SUPPLIED ENTRIES
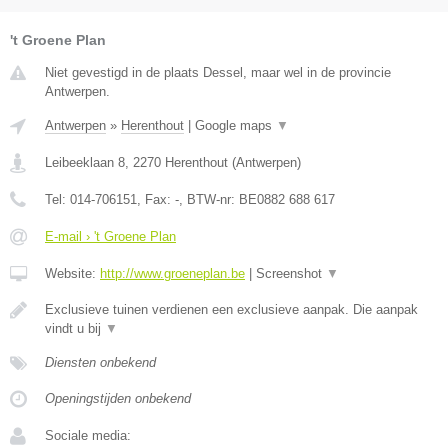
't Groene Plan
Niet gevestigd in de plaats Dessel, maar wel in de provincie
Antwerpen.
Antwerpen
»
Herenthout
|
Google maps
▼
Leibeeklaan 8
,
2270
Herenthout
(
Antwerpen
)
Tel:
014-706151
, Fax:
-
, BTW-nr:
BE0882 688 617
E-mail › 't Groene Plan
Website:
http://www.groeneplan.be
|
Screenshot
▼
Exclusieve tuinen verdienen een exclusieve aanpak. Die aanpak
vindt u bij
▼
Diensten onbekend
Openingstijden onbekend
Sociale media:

...

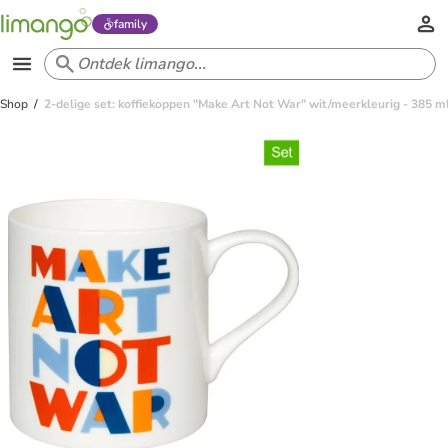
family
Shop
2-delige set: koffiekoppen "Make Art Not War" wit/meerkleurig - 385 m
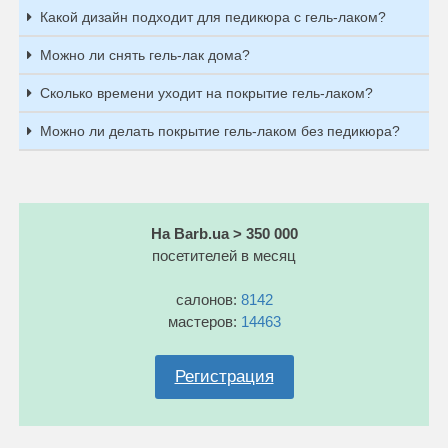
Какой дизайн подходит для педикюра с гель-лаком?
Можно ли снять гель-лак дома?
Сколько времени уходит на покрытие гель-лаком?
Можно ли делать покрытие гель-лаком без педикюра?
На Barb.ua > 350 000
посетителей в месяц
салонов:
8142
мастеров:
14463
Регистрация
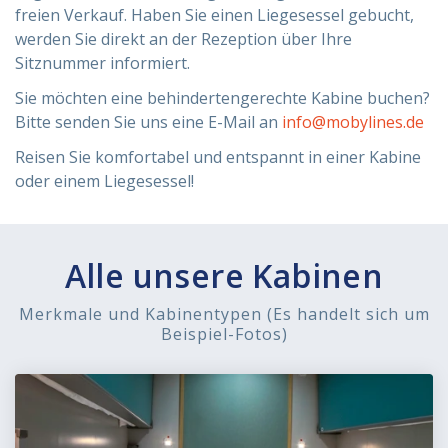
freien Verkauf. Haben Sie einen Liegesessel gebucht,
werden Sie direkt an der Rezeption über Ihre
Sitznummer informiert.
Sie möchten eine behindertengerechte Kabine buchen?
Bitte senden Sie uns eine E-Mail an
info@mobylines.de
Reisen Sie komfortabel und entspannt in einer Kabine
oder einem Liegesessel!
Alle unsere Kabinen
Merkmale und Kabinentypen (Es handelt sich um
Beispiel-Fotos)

TRY IT
Reply with a number alone, the number of lines of the records that hold the word "педикюра".

FINISHED EXERCISE
2